No broken links. No “Sorry! This page no longer exists!” messages. Groovy baby.
#7 – Better Click to Tweet
I actually talked about this one in one of my 5-Minute Fix videos. The Better Click to Tweet plugin syncs with your Twitter account and allows you to create calls-to-action right on a post or page, while adding the shortlink and your Twitter handle.
When you click that Twitter message, it adds the shortlink to this post, and my Twitter handle. Easy peasy social sharing!
#8 – Disqus Comment System
I love Disqus (pronounced “discuss”). In addition to providing a more professional and interactive comment system, it creates digests for each user and digests of your website content. When someone scrolls down to leave a comment, they not only see other people’s comments, they also see other content on my site that people have commented on, telling them it’s worth checking out.
I get weekly emails, too, from Disqus, telling me other content that I might want to check out. It’s pretty stinkin’ cool, if you ask me, and immediately creates social proof.
#9 – Genesis Title Toggle
Ok these last two plugins will only work if you are using a child theme running on the Genesis Framework.
When you create new pages on your site, by default, the page title appears just under your menu, or at the top of the page if you have a landing page template built in. Personally, I hate that. I like creating graphics for my page headings, or at the very least, centering the title of the page.

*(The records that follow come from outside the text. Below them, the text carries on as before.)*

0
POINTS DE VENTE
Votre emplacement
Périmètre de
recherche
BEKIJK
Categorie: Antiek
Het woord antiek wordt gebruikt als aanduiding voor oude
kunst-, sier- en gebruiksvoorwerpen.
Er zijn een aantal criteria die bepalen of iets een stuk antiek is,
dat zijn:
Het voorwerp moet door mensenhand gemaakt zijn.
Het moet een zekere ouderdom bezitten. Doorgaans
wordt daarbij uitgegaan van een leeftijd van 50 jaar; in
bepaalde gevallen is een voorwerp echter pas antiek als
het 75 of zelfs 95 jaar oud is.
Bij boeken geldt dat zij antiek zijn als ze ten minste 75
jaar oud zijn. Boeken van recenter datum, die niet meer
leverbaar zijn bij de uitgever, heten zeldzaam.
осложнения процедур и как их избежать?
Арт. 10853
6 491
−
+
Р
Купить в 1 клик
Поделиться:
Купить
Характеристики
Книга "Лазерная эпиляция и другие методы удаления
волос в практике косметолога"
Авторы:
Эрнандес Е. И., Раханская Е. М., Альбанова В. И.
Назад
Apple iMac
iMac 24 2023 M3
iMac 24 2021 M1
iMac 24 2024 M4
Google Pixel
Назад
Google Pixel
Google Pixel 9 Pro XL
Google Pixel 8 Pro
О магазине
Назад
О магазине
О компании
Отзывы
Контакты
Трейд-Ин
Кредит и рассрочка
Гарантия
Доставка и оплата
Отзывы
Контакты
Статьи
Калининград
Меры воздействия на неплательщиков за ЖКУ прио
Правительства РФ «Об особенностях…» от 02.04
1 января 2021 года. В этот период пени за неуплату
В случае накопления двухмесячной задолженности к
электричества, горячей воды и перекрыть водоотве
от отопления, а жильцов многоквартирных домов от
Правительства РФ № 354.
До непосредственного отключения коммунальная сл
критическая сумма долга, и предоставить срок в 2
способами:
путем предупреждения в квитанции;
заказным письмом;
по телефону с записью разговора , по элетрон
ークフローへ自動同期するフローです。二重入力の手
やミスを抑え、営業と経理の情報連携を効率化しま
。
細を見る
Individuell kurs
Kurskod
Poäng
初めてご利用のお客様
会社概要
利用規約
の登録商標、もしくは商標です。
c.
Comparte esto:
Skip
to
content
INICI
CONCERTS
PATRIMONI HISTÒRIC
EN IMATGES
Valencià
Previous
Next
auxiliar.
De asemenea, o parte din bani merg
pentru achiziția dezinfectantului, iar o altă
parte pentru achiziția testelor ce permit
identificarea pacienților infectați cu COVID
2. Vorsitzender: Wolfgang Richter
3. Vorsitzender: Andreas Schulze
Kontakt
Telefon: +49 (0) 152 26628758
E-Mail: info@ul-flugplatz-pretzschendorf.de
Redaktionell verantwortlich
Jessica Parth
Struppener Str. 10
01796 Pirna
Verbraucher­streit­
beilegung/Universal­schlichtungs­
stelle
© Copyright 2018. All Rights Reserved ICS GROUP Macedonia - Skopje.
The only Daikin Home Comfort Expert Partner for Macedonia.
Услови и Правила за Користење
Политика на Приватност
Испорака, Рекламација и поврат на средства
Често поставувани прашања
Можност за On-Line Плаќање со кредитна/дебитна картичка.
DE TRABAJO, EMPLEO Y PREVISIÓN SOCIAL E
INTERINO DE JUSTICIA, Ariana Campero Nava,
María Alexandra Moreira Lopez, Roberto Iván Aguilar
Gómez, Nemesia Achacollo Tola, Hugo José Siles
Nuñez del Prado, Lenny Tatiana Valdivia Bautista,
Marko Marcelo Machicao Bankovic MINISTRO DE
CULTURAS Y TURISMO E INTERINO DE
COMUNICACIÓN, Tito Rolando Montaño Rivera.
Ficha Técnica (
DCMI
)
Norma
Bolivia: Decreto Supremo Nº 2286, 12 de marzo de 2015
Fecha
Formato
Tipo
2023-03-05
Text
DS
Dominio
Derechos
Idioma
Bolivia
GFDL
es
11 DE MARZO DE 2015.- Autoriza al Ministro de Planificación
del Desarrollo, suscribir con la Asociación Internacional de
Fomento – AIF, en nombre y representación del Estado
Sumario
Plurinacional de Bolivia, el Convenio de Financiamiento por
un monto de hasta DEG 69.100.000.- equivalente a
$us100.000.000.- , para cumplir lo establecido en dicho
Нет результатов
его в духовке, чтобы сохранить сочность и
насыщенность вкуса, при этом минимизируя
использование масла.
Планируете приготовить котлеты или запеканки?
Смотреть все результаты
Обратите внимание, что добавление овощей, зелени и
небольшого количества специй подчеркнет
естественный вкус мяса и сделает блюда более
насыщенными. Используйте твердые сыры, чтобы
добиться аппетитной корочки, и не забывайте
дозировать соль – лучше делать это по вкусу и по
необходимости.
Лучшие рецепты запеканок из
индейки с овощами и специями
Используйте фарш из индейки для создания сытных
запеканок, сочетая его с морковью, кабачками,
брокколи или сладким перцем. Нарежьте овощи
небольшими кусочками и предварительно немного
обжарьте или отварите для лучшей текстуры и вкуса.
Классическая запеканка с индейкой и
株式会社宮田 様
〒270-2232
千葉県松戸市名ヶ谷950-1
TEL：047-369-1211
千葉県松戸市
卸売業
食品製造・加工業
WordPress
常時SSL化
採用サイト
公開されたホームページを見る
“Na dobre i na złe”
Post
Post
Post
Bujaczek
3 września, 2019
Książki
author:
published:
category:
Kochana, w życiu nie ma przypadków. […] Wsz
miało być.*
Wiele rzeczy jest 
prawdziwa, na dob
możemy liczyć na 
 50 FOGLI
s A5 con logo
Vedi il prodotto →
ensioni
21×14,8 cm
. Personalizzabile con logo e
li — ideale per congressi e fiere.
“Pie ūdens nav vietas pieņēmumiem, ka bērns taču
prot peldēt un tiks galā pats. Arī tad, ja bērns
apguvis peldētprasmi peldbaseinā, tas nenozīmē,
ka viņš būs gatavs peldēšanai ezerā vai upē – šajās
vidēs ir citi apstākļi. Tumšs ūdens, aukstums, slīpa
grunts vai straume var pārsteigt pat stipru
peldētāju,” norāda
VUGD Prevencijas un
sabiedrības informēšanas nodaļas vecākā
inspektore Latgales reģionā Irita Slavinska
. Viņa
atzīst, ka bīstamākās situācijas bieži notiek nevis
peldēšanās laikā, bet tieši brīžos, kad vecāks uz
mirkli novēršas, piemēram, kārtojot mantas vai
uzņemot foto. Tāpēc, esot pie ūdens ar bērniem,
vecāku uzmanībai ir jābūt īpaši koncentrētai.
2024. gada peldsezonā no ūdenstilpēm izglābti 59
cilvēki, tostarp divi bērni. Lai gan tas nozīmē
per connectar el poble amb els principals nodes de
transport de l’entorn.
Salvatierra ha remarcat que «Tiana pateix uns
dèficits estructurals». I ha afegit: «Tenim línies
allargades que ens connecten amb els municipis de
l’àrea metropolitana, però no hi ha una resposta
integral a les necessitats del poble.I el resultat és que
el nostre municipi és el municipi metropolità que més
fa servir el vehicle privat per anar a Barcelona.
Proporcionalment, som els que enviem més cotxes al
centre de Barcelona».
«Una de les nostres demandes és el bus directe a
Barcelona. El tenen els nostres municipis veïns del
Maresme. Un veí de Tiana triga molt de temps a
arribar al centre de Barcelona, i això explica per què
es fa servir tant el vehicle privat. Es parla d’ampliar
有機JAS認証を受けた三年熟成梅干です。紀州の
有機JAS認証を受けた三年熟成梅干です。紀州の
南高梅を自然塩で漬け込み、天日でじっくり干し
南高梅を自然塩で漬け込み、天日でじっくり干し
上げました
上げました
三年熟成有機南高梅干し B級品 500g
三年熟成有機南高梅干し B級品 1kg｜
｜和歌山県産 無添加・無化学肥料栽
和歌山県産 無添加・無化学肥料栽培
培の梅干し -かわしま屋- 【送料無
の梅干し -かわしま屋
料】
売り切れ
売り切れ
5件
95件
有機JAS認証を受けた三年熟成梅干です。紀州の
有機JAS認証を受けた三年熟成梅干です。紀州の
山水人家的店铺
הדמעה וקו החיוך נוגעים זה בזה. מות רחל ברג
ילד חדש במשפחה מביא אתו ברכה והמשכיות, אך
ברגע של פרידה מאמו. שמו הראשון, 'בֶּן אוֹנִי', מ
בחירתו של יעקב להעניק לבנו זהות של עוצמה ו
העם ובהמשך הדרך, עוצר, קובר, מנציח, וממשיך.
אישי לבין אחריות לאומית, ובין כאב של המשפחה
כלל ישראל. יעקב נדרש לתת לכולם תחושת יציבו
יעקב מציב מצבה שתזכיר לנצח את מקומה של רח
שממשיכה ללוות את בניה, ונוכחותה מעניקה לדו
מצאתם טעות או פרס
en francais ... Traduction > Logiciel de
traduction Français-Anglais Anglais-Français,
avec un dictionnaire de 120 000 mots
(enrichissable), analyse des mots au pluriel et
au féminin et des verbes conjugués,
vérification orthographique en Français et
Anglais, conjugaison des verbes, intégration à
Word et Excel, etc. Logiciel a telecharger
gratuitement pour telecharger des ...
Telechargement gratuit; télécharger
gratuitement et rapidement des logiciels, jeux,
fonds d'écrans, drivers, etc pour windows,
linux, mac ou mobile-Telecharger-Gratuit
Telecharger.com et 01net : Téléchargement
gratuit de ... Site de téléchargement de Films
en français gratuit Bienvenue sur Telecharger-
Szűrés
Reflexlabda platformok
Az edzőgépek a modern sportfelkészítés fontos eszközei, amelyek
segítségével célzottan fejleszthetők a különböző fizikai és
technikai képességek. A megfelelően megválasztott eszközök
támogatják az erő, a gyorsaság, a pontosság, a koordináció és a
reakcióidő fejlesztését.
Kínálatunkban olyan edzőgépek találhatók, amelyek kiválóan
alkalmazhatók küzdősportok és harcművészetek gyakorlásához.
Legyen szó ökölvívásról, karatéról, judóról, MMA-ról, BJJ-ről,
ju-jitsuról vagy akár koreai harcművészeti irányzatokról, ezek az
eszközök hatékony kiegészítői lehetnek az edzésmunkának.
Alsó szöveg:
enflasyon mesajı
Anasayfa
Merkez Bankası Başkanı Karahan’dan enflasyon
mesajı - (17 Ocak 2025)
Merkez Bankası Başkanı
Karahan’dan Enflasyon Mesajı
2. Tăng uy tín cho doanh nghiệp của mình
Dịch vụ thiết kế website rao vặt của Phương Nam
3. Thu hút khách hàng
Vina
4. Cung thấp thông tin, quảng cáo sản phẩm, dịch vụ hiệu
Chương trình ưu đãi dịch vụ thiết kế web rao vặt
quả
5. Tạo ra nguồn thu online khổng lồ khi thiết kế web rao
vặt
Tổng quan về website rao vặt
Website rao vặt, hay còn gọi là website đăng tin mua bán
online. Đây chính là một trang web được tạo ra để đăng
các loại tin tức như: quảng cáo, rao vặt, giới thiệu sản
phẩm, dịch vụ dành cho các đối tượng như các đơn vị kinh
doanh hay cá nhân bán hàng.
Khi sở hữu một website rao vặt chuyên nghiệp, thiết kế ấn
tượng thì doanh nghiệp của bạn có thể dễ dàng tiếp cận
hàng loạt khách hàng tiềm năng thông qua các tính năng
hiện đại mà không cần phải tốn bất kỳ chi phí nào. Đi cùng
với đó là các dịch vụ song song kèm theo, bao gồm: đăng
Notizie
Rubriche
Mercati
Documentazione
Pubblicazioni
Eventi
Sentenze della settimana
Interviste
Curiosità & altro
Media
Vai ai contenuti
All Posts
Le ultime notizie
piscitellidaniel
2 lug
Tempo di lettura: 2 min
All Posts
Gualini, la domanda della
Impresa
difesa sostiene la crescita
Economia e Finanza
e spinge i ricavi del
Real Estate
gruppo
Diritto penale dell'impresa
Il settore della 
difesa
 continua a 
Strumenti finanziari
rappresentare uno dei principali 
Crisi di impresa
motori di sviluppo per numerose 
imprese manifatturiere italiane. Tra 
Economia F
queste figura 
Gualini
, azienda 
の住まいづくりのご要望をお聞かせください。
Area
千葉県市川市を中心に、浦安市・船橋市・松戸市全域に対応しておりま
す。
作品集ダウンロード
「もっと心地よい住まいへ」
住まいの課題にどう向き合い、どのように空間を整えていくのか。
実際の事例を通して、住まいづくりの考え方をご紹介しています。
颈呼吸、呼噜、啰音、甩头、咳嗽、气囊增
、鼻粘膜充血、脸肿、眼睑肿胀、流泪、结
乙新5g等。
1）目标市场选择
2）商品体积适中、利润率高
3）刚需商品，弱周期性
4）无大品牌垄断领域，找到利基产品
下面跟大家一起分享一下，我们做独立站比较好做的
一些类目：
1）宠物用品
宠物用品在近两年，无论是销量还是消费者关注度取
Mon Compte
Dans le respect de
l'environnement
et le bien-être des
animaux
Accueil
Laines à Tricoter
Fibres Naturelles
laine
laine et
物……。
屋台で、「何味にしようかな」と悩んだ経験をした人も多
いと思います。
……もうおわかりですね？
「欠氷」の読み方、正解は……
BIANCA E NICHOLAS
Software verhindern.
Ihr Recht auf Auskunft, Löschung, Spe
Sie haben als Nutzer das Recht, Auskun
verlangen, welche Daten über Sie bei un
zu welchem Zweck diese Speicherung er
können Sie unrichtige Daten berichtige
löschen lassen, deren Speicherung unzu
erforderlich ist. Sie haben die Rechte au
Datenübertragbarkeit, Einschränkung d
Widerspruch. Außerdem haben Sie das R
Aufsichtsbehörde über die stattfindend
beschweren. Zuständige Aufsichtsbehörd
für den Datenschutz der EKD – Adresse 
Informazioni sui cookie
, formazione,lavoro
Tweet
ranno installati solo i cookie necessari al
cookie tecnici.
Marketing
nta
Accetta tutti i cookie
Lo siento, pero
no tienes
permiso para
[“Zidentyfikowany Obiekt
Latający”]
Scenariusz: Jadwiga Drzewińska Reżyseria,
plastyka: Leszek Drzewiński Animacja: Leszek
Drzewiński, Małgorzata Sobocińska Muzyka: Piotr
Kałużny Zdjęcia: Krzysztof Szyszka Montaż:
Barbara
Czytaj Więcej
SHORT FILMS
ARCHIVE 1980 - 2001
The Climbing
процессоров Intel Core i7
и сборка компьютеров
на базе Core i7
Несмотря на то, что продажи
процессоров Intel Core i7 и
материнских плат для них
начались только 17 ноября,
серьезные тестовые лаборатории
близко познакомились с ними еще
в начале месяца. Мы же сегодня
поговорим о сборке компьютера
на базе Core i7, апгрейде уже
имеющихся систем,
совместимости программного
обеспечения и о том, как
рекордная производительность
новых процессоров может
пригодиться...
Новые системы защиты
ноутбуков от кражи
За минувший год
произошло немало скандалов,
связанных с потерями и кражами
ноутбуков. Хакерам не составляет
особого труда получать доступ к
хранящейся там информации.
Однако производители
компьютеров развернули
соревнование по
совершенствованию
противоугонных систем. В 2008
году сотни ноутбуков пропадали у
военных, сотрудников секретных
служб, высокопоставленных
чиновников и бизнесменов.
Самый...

Genesis Title Toggle lets you turn off page titles and create your own. That’s it. That’s all it does. But it’s glorious!
#10 – Genesis Simple Hooks
You know how some programs tell you to “place this line of code in the <head> tag“, and you’re sitting there going, “Um. Yea….sure thing. Where’s the <head> tag??“
Genesis Simple Hooks literally breaks down your site into sections, including the <head> tag, and you just drop the code wherever you need it. Done.
That looks like a hot mess, right? But you see what it says at the top? “Executes immediately before the closing </head> tag.” Why thank you, Genesis Simple Hooks, for making me not throw my computer through the window in frustration!